15- Du local au global rassembler et faire décider les salariés, les citoyens, les élus : Conférences régionales et nationales

Une sécurisation de l'emploi et de la formation nécessite des droits nouveaux et de nouveaux pouvoirs dans les entreprises. Mais les salariés, les chômeurs, les précaires ont aussi besoin de points d'appui à l'extérieur des entreprises

Pour responsabiliser les entreprises et pour rendre effective cette sécurisation de l'emploi et de la formation des conférences régionales et nationale seraient organisées chaque année.

En appui aux luttes des salariés et des populations, celles-ci:

  • fixeraient des objectifs de création d'emplois et de mises en formation à partir d'un recensement d'emploi et de formation nécessaire dans les entreprises, les bassins d'emploi, les régions et le pays,

  • contrôleraient les avancées annuelles, mettraient en mouvement tous les acteurs concernés (salariés, élus, syndicats, associations de chômeurs, responsables d'entreprise, service public de l'emploi, institutions financières, organisme de formation)
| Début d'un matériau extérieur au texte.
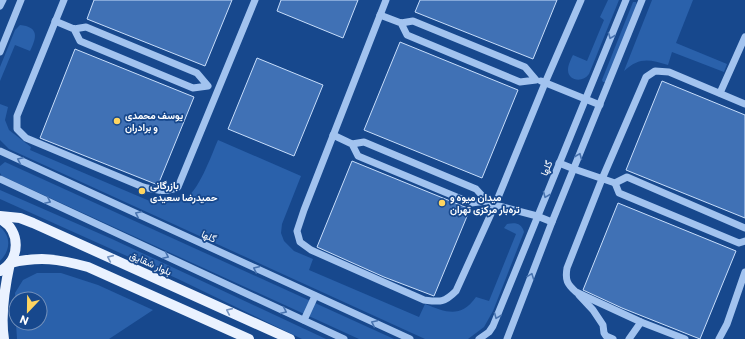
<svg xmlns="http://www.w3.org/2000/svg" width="745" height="339" viewBox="0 0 745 339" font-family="Commissioner,Vazirmatn,sans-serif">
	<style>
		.green { fill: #2a61ab }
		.building { fill: #4071b5; stroke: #c8defb }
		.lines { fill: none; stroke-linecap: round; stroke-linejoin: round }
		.minor { stroke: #a2c3ef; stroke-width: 7 }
		.major { stroke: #eaf2ff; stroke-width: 10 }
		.oneway { stroke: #4873af }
		.oneway2 { stroke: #7694c0 }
		.poi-dot { fill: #ffd560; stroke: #17488d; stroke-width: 1.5 }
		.labels { text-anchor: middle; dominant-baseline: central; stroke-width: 3.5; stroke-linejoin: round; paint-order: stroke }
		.poi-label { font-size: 10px; font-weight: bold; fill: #fff; stroke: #17488d; text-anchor: start }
		.street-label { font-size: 10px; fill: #fff; stroke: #17488d }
	</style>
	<rect width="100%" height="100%" fill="#17488d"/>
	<g class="green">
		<path d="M608 0H619L589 74C583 83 568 81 568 70 568 65 571 59 573 55L587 61 604 20 600 17Z"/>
		<path d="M652 0H693L676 43 727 64 724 72 672 52 668 65C649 59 639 57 624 71Z"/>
		<path d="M633 2H636L637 5 606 82H603L602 80Z"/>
		<path d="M20 25C39 27 37 37 30 51L15 45 0 81V67L15 30Z"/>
		<path d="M0 104 8 107 5 120 9 130 31 147 30 150 152 202 155 197C161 199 177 200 183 199 198 195 212 153 218 140L301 176 282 224 281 233 284 241 294 251 313 259 309 270 419 317 425 304C447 313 461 318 476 297L489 301 516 234 504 228 507 224C515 222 522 223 524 232L493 311 484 327 468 339H425L9 149 0 140Z"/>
		<path d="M5 162 394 339H359L2 176 0 173V166Z"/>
		<path d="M0 190 112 239 326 339H302L178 279 0 199Z"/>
		<path d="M0 227C12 237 10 251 0 261Z"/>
		<path d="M37 273H61L98 285 153 310 109 339H17L16 323H40V299H16V313L15 293 23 280Z"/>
	</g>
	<g class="building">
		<path d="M94 0H232L205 66 87 19Z"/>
		<path d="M281 0H358L343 38 277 11Z"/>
		<path d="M420 0H557L533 59 415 12Z"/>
		<path d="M400 42 518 90 482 178 364 130Z"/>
		<path d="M75 49 194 97 158 185 40 138Z"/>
		<path d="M257 58 323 85 294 156 228 129Z"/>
		<path d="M662 81 745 115V218L626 170Z"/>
		<path d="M352 161 470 209 434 296 384 277 317 247Z"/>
		<path d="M618 203 736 251 700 339 622 308 583 290Z"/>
	</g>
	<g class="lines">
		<g class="minor">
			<path d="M64 0 17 116V129L26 138 143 187C156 190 166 193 178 187L255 0"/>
			<path d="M386 0 304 210 297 231 300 242 311 250 424 300C440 302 444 303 456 291L495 205 537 216 552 222"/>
			<path d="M0 6 3 0"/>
			<path d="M380 15 401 23 413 21 525 67 536 80 520 82 407 35 401 23"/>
			<path d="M55 21 74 29 86 27 197 73 208 86 193 88 80 41 74 29"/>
			<path d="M0 52 21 0"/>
			<path d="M541 81 600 105"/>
			<path d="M720 93 745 37"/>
			<path d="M333 135 352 144 364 142 476 189 487 201 471 203 358 156 352 144"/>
			<path d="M0 151 410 339"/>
			<path d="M559 163 574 169 615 183 627 177 745 228"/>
			<path d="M0 179 344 339"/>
			<path d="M615 183 619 193 739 243 745 241"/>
			<path d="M492 203 495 205 545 83 581 0"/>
			<path d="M579 295 593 310 603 325 604 333 606 336 613 339"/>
			<path d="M304 320 315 296"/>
			<path d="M479 339 489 332 493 326 626 0"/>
			<path d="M507 339 552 222 642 0"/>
			<path d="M629 339 641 322"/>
			<path d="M685 339 641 322 576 292C567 284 565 280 567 268L602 179 646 77 655 71 669 72 745 104"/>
			<path d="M719 339 727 324 745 272"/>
		</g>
		<g class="major">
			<path d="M0 216 20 218 33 223 290 339"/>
			<path d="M0 219C21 230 21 260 0 271"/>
			<path d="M4 339C0 315 5 286 10 263 41 256 58 259 88 267L249 339"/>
		</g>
	</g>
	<defs><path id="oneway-chevron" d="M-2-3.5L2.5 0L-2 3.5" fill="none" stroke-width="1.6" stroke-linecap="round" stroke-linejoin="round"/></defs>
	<g class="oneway">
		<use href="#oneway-chevron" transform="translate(611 36) rotate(112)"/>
		<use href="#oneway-chevron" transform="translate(579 156) rotate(-68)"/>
		<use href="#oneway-chevron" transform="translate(20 160) rotate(-155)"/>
		<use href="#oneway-chevron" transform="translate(546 195) rotate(112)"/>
		<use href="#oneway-chevron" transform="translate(48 201) rotate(25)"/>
		<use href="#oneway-chevron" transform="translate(138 214) rotate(-155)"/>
		<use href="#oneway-chevron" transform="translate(166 256) rotate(25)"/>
		<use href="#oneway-chevron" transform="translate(256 269) rotate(-155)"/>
		<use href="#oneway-chevron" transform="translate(531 276) rotate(-69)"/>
		<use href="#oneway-chevron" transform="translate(284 311) rotate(25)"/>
		<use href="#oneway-chevron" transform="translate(497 316) rotate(112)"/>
		<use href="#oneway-chevron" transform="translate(374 323) rotate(-155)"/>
	</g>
	<g class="oneway2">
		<use href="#oneway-chevron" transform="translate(110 258) rotate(-156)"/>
		<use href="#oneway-chevron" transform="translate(229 311) rotate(-156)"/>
	</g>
	<g class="poi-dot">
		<circle cx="117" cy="121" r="4"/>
		<circle cx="142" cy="191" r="4"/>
		<circle cx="442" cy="203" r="4"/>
	</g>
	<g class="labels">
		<g class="poi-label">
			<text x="125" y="115">یوسف محمدی<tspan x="125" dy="12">و برادران</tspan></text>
			<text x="150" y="185">بازرگانی<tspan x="150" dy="12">حمیدرضا سعیدی</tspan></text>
			<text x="450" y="197">میدان میوه و<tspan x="450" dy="12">تره‌بار مرکزی تهران</tspan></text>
		</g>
		<g class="street-label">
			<text transform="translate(546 168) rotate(-68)">گلها</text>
			<text transform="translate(209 236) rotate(25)">گلها</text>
			<text transform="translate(151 263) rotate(24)">بلوار شقایق</text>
		</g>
	</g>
	<g transform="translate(28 311) rotate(202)"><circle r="19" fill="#17488d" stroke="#7491bb"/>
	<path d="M0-3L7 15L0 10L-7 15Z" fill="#ffd560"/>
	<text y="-6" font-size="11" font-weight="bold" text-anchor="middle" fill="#ffffff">N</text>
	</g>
</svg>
  • viseraient la résorption graduelle de la précarité du chômage en liaison avec la modernisation des entreprises et la promotion des salariés et des populations articulant emploi qualifié-production-recherche-emplois industriels et dans les services.
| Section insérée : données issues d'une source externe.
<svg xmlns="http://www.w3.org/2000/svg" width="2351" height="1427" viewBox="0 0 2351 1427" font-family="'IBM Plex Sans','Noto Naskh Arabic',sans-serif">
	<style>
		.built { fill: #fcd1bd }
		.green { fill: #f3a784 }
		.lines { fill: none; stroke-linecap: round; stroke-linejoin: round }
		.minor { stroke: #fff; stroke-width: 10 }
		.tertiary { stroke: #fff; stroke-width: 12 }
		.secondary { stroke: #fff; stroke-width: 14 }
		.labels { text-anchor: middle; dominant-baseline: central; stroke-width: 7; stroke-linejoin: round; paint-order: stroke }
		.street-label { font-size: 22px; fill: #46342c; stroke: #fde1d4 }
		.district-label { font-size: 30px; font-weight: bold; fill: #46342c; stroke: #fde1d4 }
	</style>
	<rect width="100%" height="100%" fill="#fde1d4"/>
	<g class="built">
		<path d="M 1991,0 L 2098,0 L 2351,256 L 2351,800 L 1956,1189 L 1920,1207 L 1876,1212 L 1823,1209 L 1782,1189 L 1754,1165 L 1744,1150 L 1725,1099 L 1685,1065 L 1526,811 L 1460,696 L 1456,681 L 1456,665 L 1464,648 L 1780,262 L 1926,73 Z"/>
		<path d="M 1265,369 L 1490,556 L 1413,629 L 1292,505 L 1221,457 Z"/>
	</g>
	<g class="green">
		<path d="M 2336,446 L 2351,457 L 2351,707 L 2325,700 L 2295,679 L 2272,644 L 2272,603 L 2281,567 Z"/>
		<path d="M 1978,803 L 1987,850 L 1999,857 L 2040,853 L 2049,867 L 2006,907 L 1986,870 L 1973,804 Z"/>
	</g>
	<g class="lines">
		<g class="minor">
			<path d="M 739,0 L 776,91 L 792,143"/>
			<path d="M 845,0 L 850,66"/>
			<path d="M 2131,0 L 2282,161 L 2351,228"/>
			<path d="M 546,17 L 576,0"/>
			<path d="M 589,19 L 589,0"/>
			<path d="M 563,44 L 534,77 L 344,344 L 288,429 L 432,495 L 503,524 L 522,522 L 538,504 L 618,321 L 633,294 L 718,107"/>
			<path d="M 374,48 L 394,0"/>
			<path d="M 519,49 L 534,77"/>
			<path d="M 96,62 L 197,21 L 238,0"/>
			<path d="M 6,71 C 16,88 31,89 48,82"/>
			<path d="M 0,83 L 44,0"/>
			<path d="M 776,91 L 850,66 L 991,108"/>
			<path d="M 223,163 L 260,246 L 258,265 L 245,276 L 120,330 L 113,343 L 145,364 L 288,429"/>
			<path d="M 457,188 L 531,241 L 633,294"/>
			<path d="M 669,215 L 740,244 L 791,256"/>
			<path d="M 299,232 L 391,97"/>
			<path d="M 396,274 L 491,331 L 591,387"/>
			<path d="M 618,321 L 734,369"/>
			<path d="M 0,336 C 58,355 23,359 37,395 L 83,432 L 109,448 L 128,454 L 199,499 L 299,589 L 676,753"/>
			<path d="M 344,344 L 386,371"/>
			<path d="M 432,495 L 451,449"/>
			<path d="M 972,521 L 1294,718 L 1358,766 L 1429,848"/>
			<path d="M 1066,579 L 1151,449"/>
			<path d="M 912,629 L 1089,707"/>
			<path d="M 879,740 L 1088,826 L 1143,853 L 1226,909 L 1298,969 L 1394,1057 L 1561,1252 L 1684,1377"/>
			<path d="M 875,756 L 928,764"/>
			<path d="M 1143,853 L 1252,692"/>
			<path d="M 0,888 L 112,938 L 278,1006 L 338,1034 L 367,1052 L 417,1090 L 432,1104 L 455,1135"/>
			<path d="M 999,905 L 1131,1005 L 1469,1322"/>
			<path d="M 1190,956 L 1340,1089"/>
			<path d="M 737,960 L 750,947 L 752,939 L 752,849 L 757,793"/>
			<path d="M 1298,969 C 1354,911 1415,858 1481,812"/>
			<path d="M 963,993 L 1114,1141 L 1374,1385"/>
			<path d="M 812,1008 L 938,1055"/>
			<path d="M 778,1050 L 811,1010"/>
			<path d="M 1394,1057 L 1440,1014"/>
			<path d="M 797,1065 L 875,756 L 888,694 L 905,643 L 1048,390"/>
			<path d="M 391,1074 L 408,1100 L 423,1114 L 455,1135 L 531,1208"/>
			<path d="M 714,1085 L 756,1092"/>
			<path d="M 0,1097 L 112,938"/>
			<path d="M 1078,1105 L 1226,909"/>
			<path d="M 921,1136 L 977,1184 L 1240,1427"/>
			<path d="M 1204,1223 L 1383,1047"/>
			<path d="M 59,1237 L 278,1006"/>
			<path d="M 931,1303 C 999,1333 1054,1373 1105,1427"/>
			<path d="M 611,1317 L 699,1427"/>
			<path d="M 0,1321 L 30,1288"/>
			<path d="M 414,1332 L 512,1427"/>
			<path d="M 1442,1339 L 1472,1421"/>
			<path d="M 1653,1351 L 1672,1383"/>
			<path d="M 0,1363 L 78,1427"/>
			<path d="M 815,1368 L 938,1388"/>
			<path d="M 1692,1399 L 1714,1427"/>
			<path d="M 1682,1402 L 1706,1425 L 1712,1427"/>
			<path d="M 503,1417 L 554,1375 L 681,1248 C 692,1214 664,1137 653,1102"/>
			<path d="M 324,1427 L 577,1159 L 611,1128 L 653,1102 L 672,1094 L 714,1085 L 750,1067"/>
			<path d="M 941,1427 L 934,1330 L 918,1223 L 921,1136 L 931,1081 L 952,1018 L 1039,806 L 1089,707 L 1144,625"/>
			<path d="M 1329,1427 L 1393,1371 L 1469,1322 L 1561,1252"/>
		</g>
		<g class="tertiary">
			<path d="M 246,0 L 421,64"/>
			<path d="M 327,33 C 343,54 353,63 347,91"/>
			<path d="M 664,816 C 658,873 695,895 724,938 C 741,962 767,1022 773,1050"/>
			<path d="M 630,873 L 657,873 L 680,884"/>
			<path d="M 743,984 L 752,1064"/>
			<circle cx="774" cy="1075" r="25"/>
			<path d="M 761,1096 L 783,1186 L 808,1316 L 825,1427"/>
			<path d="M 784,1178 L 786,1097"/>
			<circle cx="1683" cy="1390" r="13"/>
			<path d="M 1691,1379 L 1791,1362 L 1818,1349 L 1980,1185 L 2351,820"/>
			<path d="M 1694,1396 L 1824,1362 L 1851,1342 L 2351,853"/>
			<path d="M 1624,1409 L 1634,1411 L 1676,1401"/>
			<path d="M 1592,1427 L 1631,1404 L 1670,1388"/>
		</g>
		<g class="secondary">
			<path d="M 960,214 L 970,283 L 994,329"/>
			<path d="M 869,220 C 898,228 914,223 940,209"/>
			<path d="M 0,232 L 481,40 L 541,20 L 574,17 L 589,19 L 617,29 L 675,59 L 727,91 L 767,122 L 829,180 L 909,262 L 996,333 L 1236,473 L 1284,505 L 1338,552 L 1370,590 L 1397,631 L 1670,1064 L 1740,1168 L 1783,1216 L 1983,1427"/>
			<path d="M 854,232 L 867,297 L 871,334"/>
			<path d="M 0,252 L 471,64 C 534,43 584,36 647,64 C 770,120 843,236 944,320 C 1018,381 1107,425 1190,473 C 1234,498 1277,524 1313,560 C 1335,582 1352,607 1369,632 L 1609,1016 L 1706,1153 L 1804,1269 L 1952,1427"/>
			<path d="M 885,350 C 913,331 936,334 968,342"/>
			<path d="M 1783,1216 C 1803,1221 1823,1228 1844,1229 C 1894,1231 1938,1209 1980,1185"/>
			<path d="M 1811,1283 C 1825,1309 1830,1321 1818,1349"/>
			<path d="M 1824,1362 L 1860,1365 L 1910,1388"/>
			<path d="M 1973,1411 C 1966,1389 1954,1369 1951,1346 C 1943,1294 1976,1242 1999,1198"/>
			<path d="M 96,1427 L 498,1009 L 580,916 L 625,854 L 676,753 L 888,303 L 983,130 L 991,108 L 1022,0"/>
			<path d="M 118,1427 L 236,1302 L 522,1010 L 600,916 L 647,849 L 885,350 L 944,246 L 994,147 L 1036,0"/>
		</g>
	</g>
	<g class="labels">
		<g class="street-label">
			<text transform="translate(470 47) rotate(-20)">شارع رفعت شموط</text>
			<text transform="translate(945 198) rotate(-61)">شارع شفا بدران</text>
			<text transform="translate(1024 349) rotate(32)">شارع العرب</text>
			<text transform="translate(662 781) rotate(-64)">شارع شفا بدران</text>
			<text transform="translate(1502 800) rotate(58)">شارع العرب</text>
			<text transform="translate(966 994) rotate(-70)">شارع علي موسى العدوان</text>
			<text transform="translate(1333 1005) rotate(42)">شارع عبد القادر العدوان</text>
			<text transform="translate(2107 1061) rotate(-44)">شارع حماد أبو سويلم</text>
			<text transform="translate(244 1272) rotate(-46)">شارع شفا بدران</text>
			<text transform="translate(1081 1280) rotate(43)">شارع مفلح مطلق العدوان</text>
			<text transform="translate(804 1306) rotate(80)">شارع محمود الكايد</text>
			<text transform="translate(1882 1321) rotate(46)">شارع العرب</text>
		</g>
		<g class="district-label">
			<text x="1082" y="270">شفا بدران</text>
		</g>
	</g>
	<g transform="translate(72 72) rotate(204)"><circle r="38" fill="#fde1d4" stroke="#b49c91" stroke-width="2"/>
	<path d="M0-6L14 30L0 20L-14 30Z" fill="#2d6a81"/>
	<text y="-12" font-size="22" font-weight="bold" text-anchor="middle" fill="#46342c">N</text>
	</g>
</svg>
  • À partir des propositions depuis les entreprises et les bassins d'emploi organiseraient un débat, arbitreraient entre les propositions alternatives sur des objectifs d'emploi et de formation, sur les procédures et les moyens financiers, sur l'efficacité des aides publiques attribuées aux entreprises.

Il s'agit d'articuler ces conférences avec les projets des entreprises pour favoriser des coopérations entre elles, promouvoir les contrepropositions des salariés.

Ces conférences auront également à concilier l'autonomie de gestion des entreprises avec une responsabilisation sociale, culturelle, environnementale des entreprises.

Il faudrait aussi articuler les objectifs des Conférences régionales aux programmes des conseils régionaux et généraux. Elles traiteraient aussi des questions des relations entre nouvelles technologies et emploi qualifié.

Les conférences nationales procéderaient à un bilan annuel et une réévaluation des objectifs et des moyens nécessaires à cette réalisation.